The paper provides a new and interesting approach to the problem of learning from demonstration. The paper effectively tackles both sides of the question laid out, developing algorithms both for better teaching and for better learning (assuming a teacher). The algorithms are validated in a pair of experiments with humans and through simulations. Below are some suggestions for improvement: 1. I found it hard to track exactly which model was being used in which experiment/simulation. For example, I don’t see the pedagogical IRL model being used in any of the experiments. As far as I can tell, the first experiment showed the difference between the standard planning model and the pedagogical model. The second experiment also showed the difference and then used standard IRL to infer reward functions from both generated trajectories and human demonstrators (do or show). 2. The general picture of the approach is quite clear, but the details of the algorithms from the equations and the algorithm table were not sufficiently clear.
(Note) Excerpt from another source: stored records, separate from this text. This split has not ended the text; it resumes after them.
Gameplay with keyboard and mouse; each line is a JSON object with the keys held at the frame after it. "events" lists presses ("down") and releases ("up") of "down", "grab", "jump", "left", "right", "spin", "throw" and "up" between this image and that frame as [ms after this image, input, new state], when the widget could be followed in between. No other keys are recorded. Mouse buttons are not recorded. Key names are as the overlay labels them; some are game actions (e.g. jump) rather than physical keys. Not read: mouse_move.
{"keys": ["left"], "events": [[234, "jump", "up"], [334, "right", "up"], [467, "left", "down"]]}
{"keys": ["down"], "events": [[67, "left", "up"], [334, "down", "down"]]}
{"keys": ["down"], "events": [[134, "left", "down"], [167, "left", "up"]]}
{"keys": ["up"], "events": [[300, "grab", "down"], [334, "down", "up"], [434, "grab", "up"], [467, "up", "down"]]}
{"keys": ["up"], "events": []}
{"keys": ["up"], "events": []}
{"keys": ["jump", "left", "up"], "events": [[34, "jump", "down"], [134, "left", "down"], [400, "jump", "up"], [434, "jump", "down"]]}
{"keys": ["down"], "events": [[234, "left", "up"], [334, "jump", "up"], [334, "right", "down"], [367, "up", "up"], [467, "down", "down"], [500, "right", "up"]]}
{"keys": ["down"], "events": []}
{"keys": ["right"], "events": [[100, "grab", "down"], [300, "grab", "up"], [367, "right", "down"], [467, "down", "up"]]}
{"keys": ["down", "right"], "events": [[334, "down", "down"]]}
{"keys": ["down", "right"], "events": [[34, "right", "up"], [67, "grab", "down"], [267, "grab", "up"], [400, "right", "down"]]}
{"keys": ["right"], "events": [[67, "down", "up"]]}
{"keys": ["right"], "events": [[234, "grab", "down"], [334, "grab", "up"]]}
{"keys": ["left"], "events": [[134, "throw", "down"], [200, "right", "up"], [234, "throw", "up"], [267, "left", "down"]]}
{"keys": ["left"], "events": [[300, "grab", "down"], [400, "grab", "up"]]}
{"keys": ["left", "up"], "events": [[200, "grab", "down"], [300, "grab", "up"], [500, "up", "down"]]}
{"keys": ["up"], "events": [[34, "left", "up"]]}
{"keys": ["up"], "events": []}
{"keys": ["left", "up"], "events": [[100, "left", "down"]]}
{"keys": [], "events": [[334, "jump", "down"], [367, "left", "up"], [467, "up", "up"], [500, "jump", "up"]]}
Algorithm 1 is not really discussed in the text, nor unpacked, and the equation have multiple undefined terms, whose functionality was not obvious (esp Eq 2 and the subsequent unnumbered one). What are d and h in Eq 2? How does the parameter alpha change things? Is it the same parameter in the two equations? 3. For all the stats, means could use a measure of variance (e.g., confidence interval or SEM). Why are some of the t-tests one-sided and others two-sided? There does not seem to be an obvious logic. Why are the degrees of freedom fractional and different from one test to the next? 4. The design of experiment 2 was hard to discern from the figure alone. I think the experiment display was the coloured blocks, and the hidden reward function was the first column, but it took several reads to pull that out. A couple more basic introductory sentences would help. Was the reward 10 points or 5 points (seems to be stated different in 2 places)? 5. The general discussion was very thing and made surprisingly little effort to establish the contribution of this paper to the larger literature on teaching by demonstration, inverse reinforcement learning, or even wider impact on pedagogy at large.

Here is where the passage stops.